● **Work task**
Each line of the data should be transcribed exactly as given.

[Start of Attachment]

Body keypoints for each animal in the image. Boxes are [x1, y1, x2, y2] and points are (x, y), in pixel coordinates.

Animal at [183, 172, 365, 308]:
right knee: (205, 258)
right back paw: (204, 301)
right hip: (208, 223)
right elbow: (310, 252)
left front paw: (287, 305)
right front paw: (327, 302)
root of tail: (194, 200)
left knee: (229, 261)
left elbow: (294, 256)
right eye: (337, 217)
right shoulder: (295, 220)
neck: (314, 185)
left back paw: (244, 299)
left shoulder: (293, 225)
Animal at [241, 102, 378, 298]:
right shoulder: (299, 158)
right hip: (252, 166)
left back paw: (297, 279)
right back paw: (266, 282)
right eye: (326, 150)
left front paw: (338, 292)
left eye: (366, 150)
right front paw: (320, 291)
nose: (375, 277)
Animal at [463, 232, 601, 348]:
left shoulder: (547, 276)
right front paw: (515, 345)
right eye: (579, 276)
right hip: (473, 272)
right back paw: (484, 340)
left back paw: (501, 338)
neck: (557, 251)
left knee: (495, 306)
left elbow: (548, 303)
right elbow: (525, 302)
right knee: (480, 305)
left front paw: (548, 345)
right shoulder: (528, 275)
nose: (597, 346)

[End of Attachment]

● **Worked solution**
Body keypoints for each animal in the image. Boxes are [x1, y1, x2, y2] and points are (x, y), in pixel coordinates.

Animal at [183, 172, 365, 308]:
right knee: (205, 258)
right back paw: (204, 301)
right hip: (208, 223)
right elbow: (310, 252)
left front paw: (287, 305)
right front paw: (327, 302)
root of tail: (194, 200)
left knee: (229, 261)
left elbow: (294, 256)
right eye: (337, 217)
right shoulder: (295, 220)
neck: (314, 185)
left back paw: (244, 299)
left shoulder: (293, 225)
Animal at [241, 102, 378, 298]:
right shoulder: (299, 158)
right hip: (252, 166)
left back paw: (297, 279)
right back paw: (266, 282)
right eye: (326, 150)
left front paw: (338, 292)
left eye: (366, 150)
right front paw: (320, 291)
nose: (375, 277)
Animal at [463, 232, 601, 348]:
left shoulder: (547, 276)
right front paw: (515, 345)
right eye: (579, 276)
right hip: (473, 272)
right back paw: (484, 340)
left back paw: (501, 338)
neck: (557, 251)
left knee: (495, 306)
left elbow: (548, 303)
right elbow: (525, 302)
right knee: (480, 305)
left front paw: (548, 345)
right shoulder: (528, 275)
nose: (597, 346)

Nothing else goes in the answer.